* **TAREFA 1**: Transcreva do excerto sobre móveis de família tudo o que vai desde "Acho esta palavra" até "lhe terá acontecido...".
* **TAREFA 2**: Resuma o excerto sobre móveis de família em duas frases.

* **EXCERTO DO TEXTO**:
.....

Como lindos são os seus móveis do coração!
E 'pechiché' não tem nenhum?
Acho esta palavra tão deliciosamente kitsch...
A minha avó materna tinha um pechiché lindíssimo, com um espelho redondo e pedras de mármore.
Não sei o que lhe terá acontecido...

E como o Charlie Brown filosoficamente diz para o seu canito Snoopy:
'The world is filled with mondays'
só posso mesmo desejar-lhe uma bela segunda-feira!

Antonieta

Anónimo disse...

Cara “UJM”,
Gostei particularmente deste seu Post. E gostei desses seus móveis! Têm carácter. Temos também cá por casa móveis com história e que nos recordam tempos passados, de familiares que recordamos com muita estima, lugares onde com eles estivemos e que nos deixaram muita saudade.
Sou (ou somos) absolutamente anti qualquer móvel com um design moderno. O modernismo, por aqui, só em quadros, se bem que, sempre, junto de outros mais “clássicos”. Sou incapaz de me deixarar seduzir por qualquer móvel com um desenho mais avançado, ousado, moderno digamos (ou candeiro, etc). Temos preferência pelo rústico, ou antigo. Mesmo na cozinha. Jamais me nos passaria na cabeça ter, por exemplo, ter uma cozinha IKEA. Jamais! Tal não quer dizer que não aproveite a tecnologia mais avançada, todavia...integrada ou inserida num mobiliário de cozinha rústico, por exemplo. E como não gostamos de viver em apartamentos, só, ocasionalmente no estrangeiro, sendo que a última vez que vivemos num, em Lisboa, já lá vão quase 2 décadas (!), é-nos mais fácil arranjarmos a casa, mantendo o “toque” rústico. Em toda a sua área de habitação. Não sei explicar porquê, mas é assim. Nunca me sentiria confortável num ambiente de design moderno. Enfim, gostos não se discutem. Já nos sucedeu em estadias de hotéis, pousadas, estalagens, “cairmos” numa decoração moderna. Fico sempre desapontado. E nunca mais lá volto.
Na casa que meus pais possuem na Beira-Alta e na casa de Sintra de minha sogra temos, curiosamente, um lavatório do género que aqui fotografou, completo. Aqui há cerca de 1 ano, trouxe lá da casa da Beira, uma cadeirinha de bébé, lindíssima, para o nosso neto, em madeira de carvalho, castanha escura, com mais de 80 anos, que minha avó comprara para minha mãe e que hoje serve para o nosso neto ali se sentar, a comer as suas refeições. É um espanto e faz um sucesso de cada vez que alguém nos vem visitar.
Não foi seca nenhuma este seu Post! Pelo contrário! Os objectos, como muito bem diz, contém afectos. Ainda outro dia arranjava uma velha máquina fotográfica de fole, que aqui guardo com carinho, com que meus pais nos fotografavam em crianças. E tantos outros. Um, que particularmente aprecio, é um instrumento, em madeira velha, para guardar e servir à mesa uma garrafa de vinho, muito antigo, com uma espécie de roda. Para deitar o vinho da garrafa nos copos, delicada e requintadamente. Já não se encontram. Enfim, coisas com história. E se forem de família, melhor ainda.

.....

* **DADOS FORNECIDOS**:
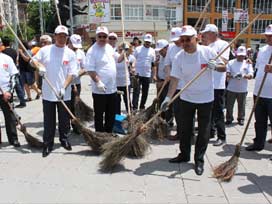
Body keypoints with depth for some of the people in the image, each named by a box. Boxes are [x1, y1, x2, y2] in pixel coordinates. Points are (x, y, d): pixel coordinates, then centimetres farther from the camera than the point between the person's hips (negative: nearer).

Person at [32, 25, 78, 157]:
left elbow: (71, 74, -3)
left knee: (64, 119, 12)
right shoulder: (45, 50, 2)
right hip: (48, 93, 0)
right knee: (48, 120, 6)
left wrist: (64, 88, -14)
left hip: (64, 94, 0)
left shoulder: (70, 53, 0)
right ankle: (47, 144, 18)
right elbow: (34, 60, 12)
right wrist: (39, 65, -11)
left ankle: (64, 139, 31)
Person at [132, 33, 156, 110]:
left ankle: (142, 107, 22)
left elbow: (153, 64, 10)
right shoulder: (138, 49, 1)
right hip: (137, 74, -3)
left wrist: (154, 75, 5)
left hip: (147, 75, 3)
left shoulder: (152, 51, 9)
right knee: (136, 91, -6)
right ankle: (134, 108, -5)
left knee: (145, 92, 10)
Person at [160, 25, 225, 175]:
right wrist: (168, 98, -23)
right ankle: (184, 155, 29)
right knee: (185, 129, 12)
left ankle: (199, 160, 16)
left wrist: (215, 66, -24)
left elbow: (223, 67, -1)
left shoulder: (207, 52, -10)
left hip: (205, 98, -1)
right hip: (186, 98, 2)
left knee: (203, 131, 4)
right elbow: (174, 79, -13)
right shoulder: (179, 57, -8)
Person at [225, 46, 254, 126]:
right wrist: (232, 76, -26)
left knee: (241, 105, 10)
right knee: (229, 105, 5)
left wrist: (244, 76, -26)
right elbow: (227, 73, -4)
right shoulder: (231, 62, 3)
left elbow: (251, 75, -4)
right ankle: (229, 119, 19)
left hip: (242, 89, 1)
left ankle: (241, 118, 26)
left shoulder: (248, 63, 4)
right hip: (231, 89, 0)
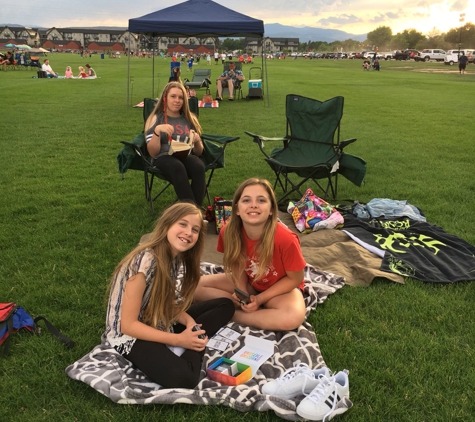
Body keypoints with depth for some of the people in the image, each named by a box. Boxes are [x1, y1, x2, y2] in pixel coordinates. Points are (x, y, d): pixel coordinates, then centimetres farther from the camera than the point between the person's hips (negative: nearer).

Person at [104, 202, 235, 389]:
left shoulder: (175, 256, -2)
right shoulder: (145, 261, -27)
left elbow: (167, 303, 8)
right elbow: (128, 325, -24)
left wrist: (189, 321, -12)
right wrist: (178, 340, -24)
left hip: (160, 324, 9)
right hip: (130, 336, -9)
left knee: (226, 305, 4)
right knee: (183, 378, -35)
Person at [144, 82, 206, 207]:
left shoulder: (190, 119, 18)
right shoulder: (156, 118, 10)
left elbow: (198, 152, 17)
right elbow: (153, 152, -1)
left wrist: (197, 141, -6)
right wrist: (157, 130, -17)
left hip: (187, 157, 3)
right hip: (164, 158, -2)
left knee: (199, 167, -34)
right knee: (178, 167, -38)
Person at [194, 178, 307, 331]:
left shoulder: (286, 239, -32)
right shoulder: (229, 232, -21)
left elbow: (295, 279, -17)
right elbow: (237, 265, -2)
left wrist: (259, 299, -21)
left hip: (281, 288, -3)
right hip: (249, 283, 4)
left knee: (293, 317, -36)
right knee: (195, 286, -12)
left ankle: (230, 314, -16)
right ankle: (260, 311, -12)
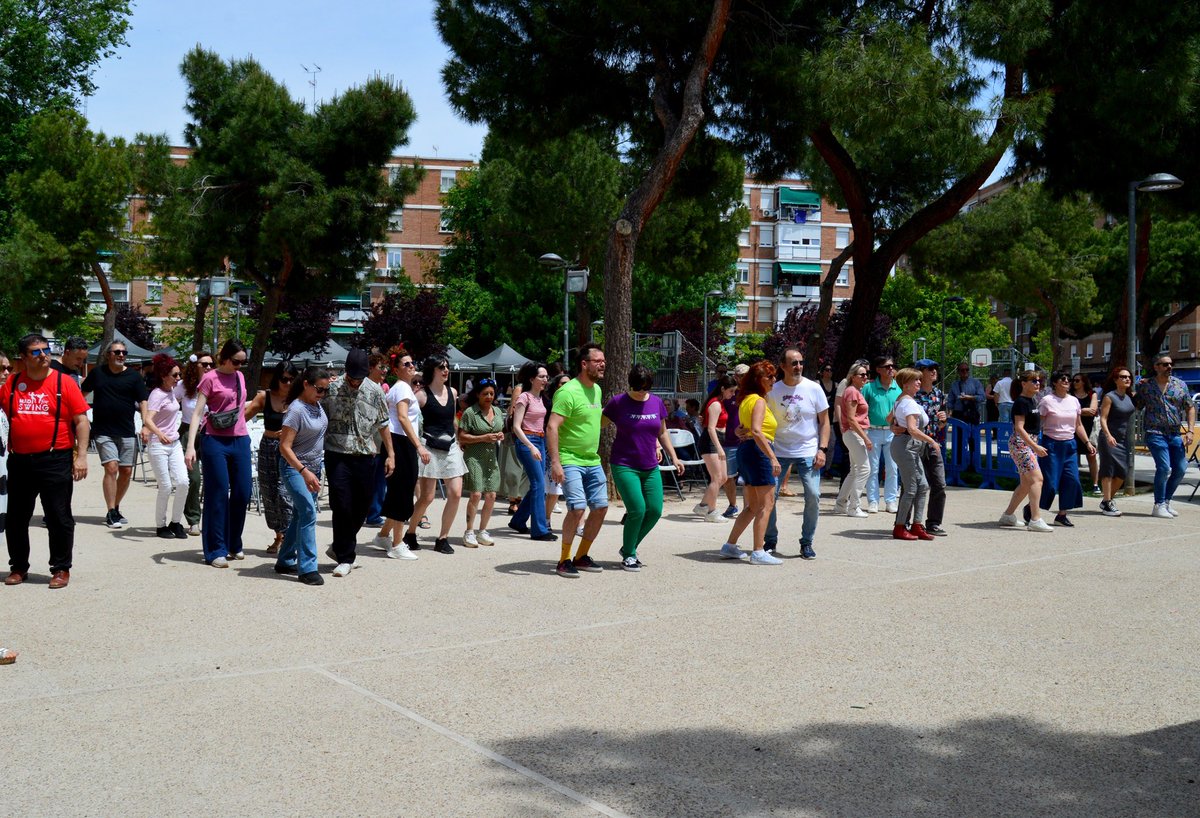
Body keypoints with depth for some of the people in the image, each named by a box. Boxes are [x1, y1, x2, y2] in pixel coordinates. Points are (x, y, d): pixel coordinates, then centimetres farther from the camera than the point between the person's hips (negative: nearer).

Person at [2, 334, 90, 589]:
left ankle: (61, 569, 12)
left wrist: (81, 455, -11)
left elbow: (81, 420, -5)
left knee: (59, 518, 1)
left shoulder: (64, 383, -4)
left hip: (55, 460, -4)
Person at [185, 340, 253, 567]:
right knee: (218, 496, -2)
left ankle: (234, 545, 23)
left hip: (240, 441, 6)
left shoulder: (240, 377, 12)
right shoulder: (210, 378, -6)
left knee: (242, 494, 7)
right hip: (216, 442, -6)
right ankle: (216, 551, 4)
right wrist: (191, 446, -18)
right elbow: (197, 413, -11)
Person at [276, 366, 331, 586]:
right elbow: (285, 447, -23)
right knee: (308, 512, -18)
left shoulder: (317, 404, 3)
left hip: (314, 468, 8)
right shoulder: (296, 410, -20)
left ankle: (285, 561, 24)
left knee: (300, 514, 12)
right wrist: (304, 472, -30)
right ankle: (307, 568, -17)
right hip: (294, 468, -8)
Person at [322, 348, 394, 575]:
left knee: (361, 508, 8)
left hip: (365, 457, 3)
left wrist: (390, 454, 10)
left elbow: (383, 425, 13)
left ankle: (341, 547, 31)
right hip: (337, 456, -3)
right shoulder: (331, 389, -3)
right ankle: (345, 558, 4)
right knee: (342, 507, -7)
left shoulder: (375, 391, 4)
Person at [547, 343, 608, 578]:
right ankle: (564, 560, -2)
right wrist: (555, 462, -28)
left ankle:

.....

* **RESPOSTA 1**:
Acho esta palavra tão deliciosamente kitsch...
A minha avó materna tinha um pechiché lindíssimo, com um espelho redondo e pedras de mármore.
Não sei o que lhe terá acontecido...

* **RESPOSTA 2**: Antonieta elogia os móveis, recorda o pechiché da avó materna, com espelho redondo e pedras de mármore, e deseja uma bela segunda-feira. No comentário assinado como «Anónimo», declara-se preferência por mobiliário rústico ou antigo em vez de design moderno e descrevem-se objetos de família guardados com afeto, como uma cadeirinha de bebé em carvalho com mais de 80 anos, uma máquina fotográfica de fole e um utensílio de madeira para servir vinho.